Looking across the Serengeti at herds of honking wildebeest, most of us would be awed by the exuberance of these migrating masses, resplendent in their magnitude. Not Joe Roman. The conservation biologist sees a vital distribution network that flows through the bodies of all those grazers, dispensing valuable mineral resources across ecosystems. To put it another way, Roman sees dumped feces and rotting carcasses.

In the same way that trees function as Earth's lungs, migrating animals—eating, pooping and dying along the way—circulate nitrogen and phosphorus from deep-sea gorges to mountain peaks and from the poles to the tropics. These elements form the basic building blocks of DNA and help to power our cells. “Animals are the beating heart of the planet,” Roman tells us. This becomes evident at the start of the book, when he visits the island of Surtsey off the coast of Iceland.

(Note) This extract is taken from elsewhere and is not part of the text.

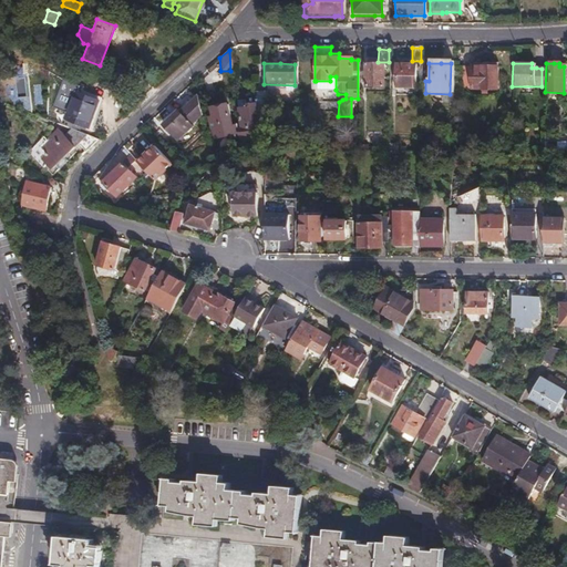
[(382,89),(382,65),(368,64),(364,64),(364,89),(382,89)]
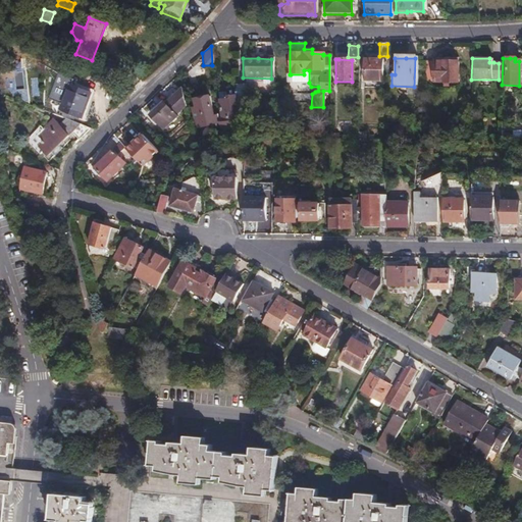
[(381,83),(381,60),(377,60),(363,60),(362,82),(381,83)]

Surtsey was formed by a volcanic explosion in 1963, making the island younger than most of the scientists studying it. This fresh land offered an opportunity to document how animals build an ecosystem, poop by poop. The pioneers are the seabirds, whose fishy guano provides a nutritive anchor for air and seaborne seeds. Their feathers harbor invasive invertebrates, which in turn attract insect-eating birds. Then come the gray seals, whose fecal plumes generate green algal blooms that can be seen from space.